> INSTRUCTIONS FOR THE TASK
Extend the post comparing pollution taxes and tradeable permits, picking up right after its final sentence.

> DOCUMENT EXCERPT
::::::::

In short, tradeable permits solve the problem of pollution at the least cost, because the producers that could reduce pollution at low cost would do so, and sell their permits to the producers who could only reduce pollution at high cost.
Anyway, in this post I wanted to compare taxes and permits. Alice Lepissier and Owen Barder at CGD wrote a quite detailed post on this comparison last year. I want to take a different tack to them, and think about what happens when clean technology becomes available.
The diagram below describes the simple model for the optimal quantity of pollution. You might think that the 'optimal' quantity of pollution is zero, but with no pollution we would essentially have no production which wouldn't make us better off at all (or at the extreme, no pollution means no breathing, since we all exhale carbon dioxide). Anyway, the MDC curve is the marginal damage cost (the cost to the environment of each additional unit of pollution) and is upward sloping - this is because at low levels of pollution, there is relatively less damage because the environment is able to absorb it. The capacity for the environment to do this is limited, so as pollution increases the damage increases at an accelerated rate. The MAC curve is the marginal abatement cost (the cost to society of each unit of pollution abated, or reduced) and is upward sloping from right to left. This is because, as more resources get applied to reducing pollution, the opportunity costs increase. Also, less suitable resources (meaning more costly resources) have to begin to be applied to pollution reduction. The optimal quantity of pollution occurs where the MDC and MAC curves intersect - at Q*. Having less pollution than Q* (such as at Q1) means that MAC is greater than MDC. In other words, the cost to society of reducing that last unit of pollution was greater than the cost in terms of environmental damage. Having pollution at Q1 must make us worse off when compared with Q*.

::::::::

> DATA SECTION

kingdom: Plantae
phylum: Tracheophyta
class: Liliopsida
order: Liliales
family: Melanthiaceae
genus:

::::::::

> REPLY TO THE EXERCISE
Now consider Pigovian taxes. With a Pigovian tax every firm must pay the government for each unit of pollution they generate. This effectively sets a price for pollution. The optimal price of pollution (which would lead to exactly Q* units of pollution in the diagram above) is P*. Firms would not pollute more than Q*, because the tax (P*) is greater than the MAC - it is cheaper to reduce pollution than it is to pay the tax. On the other hand, firms would not pollute less than Q* either, because the MAC is greater than the tax (P*) - it would be cheaper to pay the tax than to reduce pollution further than Q*.
What about tradeable pollution permits? With tradeable permits, the government sets the number of permits (pollution rights) that are available to the market - one permit allows a firm to emit one unit of pollution. The optimal quantity of permits is Q*, and the market will set the price exactly equal to P*. The price will not rise higher than P*, because then MAC would be less than P* and firms could reduce pollution for less cost than the price of a permit.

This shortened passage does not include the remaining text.